L’autre solution consiste donc à vendre ce matériel utilisé et encore exploitable à des pays demandeurs.

J’ai été surpris par la ressource financière que certains pays voisins pouvaient dégager de la revente de ces matériels d’occasion et je vous interroge donc, monsieur le ministre, sur la stratégie de la France en ce domaine.

Comme le souligne le rapport de la commission, alors que l’Allemagne, le Royaume-Uni et les États-Unis – il est vrai que le cas de ce dernier pays est un peu particulier – ont su développer une réelle capacité à exporter leurs matériels anciens. Ainsi, l’Allemagne, entre 2000 et 2009, aurait vendu pour 1, 4 milliard d’euros de matériels, le Royaume-Uni, sur une période un peu plus longue, pour 1 milliard d’euros. La France est à la traîne alors même qu’elle possède un réel potentiel.

Même si les règles juridiques communautaires et internationales, environnementales et comptables semblent être un frein au déploiement efficace de cette politique, elles pourraient être assouplies s’il y avait un pilote aux commandes de cette politique sans doute lucrative. Tout le monde a en mémoire les péripéties d’un de nos anciens porte-avions, qui a été finalement « désossé » l’an dernier, au bout de sept ans.

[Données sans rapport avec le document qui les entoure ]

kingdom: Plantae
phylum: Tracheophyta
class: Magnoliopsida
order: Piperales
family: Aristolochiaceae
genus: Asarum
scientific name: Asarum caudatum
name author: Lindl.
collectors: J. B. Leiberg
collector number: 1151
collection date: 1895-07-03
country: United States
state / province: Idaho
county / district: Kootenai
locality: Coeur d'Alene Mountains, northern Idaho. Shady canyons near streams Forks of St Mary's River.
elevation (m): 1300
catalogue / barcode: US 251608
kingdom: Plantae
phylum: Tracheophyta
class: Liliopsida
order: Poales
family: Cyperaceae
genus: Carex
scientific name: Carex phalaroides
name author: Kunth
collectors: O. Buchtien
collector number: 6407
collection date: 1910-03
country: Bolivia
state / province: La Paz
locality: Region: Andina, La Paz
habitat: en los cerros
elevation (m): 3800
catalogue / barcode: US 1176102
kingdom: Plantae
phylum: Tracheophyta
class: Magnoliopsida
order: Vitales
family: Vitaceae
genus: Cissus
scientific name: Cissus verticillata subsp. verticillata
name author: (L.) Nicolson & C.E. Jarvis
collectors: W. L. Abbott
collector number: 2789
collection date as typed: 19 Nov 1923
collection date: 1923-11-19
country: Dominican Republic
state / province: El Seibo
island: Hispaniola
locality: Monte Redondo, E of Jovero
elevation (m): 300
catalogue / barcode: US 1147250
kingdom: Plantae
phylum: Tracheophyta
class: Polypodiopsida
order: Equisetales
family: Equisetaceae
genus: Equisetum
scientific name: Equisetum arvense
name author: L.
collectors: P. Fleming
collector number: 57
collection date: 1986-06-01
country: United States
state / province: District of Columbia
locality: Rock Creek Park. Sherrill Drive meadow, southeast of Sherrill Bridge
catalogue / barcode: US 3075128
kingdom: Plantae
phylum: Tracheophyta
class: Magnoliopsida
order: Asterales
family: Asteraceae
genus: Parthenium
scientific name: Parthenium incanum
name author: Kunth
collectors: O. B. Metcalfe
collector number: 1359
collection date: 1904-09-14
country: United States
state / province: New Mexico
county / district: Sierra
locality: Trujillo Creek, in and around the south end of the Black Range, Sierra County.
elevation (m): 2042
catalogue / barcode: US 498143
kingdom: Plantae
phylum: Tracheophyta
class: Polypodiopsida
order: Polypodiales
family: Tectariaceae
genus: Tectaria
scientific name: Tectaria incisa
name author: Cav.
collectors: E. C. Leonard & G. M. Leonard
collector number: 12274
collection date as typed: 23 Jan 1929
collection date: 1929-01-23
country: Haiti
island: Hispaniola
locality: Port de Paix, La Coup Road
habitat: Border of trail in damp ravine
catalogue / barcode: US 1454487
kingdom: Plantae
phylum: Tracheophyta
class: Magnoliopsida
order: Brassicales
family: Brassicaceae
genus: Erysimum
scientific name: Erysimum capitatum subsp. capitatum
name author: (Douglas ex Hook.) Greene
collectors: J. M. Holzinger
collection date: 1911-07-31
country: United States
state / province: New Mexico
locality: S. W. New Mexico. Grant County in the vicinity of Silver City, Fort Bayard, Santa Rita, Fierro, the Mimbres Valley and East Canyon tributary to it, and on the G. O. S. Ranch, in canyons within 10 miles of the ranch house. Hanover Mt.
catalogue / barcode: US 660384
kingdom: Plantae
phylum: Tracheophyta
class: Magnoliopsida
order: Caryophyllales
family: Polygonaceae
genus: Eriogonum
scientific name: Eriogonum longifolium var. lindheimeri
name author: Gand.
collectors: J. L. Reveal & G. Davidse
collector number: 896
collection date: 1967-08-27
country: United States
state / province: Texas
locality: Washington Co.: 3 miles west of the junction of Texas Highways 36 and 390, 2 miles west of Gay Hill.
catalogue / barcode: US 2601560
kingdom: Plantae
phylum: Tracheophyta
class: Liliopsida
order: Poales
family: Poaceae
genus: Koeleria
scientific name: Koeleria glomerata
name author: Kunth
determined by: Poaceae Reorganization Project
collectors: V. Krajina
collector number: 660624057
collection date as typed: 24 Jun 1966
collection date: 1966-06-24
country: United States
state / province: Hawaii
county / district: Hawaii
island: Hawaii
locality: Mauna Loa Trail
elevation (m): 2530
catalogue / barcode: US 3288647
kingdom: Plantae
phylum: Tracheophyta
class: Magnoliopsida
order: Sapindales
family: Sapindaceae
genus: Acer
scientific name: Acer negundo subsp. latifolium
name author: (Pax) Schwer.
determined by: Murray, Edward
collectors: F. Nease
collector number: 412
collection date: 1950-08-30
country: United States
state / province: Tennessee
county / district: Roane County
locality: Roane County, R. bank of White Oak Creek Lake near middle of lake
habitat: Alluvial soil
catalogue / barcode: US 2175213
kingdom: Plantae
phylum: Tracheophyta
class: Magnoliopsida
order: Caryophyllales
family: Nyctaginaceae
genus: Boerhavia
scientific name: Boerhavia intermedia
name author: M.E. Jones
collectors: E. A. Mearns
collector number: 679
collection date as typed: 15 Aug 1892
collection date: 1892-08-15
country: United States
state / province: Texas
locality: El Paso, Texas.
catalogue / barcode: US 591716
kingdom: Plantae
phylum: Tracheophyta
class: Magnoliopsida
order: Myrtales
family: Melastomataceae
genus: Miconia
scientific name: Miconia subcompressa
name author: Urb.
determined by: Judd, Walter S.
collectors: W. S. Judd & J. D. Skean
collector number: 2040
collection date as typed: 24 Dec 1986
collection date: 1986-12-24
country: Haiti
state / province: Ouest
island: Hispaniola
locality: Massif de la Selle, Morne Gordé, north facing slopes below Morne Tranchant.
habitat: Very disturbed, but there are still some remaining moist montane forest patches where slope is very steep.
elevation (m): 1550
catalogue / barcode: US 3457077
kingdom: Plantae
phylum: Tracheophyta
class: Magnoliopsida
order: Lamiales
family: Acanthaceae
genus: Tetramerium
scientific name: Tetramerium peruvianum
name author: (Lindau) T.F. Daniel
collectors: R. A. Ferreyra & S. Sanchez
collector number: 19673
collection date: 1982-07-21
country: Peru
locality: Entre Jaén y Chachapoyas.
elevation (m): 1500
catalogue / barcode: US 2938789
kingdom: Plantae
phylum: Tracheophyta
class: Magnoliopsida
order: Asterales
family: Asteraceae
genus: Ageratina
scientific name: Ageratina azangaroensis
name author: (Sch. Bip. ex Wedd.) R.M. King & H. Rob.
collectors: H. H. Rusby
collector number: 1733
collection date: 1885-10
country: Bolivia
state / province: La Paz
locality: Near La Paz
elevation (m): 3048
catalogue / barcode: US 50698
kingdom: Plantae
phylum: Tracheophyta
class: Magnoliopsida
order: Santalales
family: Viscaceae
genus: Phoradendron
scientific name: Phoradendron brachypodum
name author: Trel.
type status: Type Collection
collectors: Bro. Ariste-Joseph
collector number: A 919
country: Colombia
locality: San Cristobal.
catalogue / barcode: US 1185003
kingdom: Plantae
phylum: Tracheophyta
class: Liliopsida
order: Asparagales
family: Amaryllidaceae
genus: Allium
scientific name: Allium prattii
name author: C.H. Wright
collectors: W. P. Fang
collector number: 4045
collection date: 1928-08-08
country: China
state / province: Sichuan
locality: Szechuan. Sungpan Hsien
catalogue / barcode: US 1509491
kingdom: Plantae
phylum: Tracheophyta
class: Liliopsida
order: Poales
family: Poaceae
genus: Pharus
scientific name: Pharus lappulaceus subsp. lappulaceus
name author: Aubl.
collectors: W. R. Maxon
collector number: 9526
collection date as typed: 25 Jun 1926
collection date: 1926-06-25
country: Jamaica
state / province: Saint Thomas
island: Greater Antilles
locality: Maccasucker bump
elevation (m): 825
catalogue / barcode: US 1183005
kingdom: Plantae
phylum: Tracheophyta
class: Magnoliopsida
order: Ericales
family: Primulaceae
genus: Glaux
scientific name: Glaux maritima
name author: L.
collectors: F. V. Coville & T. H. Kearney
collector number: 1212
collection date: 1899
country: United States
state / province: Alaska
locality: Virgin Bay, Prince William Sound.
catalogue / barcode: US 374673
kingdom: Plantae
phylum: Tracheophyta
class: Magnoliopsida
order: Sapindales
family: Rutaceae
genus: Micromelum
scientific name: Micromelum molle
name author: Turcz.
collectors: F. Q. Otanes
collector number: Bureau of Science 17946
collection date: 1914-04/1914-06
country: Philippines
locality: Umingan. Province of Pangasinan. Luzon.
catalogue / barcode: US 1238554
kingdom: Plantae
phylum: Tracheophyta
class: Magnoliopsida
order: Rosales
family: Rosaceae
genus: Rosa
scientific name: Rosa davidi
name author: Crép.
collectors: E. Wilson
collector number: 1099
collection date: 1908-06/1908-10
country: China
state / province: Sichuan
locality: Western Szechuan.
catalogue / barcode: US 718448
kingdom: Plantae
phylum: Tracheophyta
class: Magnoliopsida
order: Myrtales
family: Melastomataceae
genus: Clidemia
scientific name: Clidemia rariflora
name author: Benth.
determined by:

À l’heure où les recettes attendues peinent à arriver, pourquoi ne pas développer cette filière de revente de ces matériels à des pays intéressés ?

J’ai bien conscience qu’il faut déterminer à partir de quel âge un matériel est considéré comme dépassé, voire obsolète, et qu’une logique différente doit s’appliquer selon la nature même des équipements.

Il reste que ce marché de l’occasion risque d’être prochainement inondé par les équipements des armées américaines à la suite de leur prochain retrait d’Irak et d’Afghanistan. Il serait regrettable que la France passe à côté de cette opportunité.

Par ailleurs, nous avons, avec nos partenaires européens, déjà réalisé une grande avancée en ce domaine en transposant dans le droit français deux directives européennes qui portent sur le contrôle des importations et des exportations de matériels de guerre. Ces dispositions ont été soutenues par le groupe socialiste, sous réserve de la publication rapide des décrets. J’espère, monsieur le ministre, qu’ils paraîtront prochainement.

Cette loi de transposition tend, par une simplification des procédures, à favoriser les échanges entre les différents pays européens et porte à la fois sur des matériels de guerre neufs et sur des matériels d’occasion.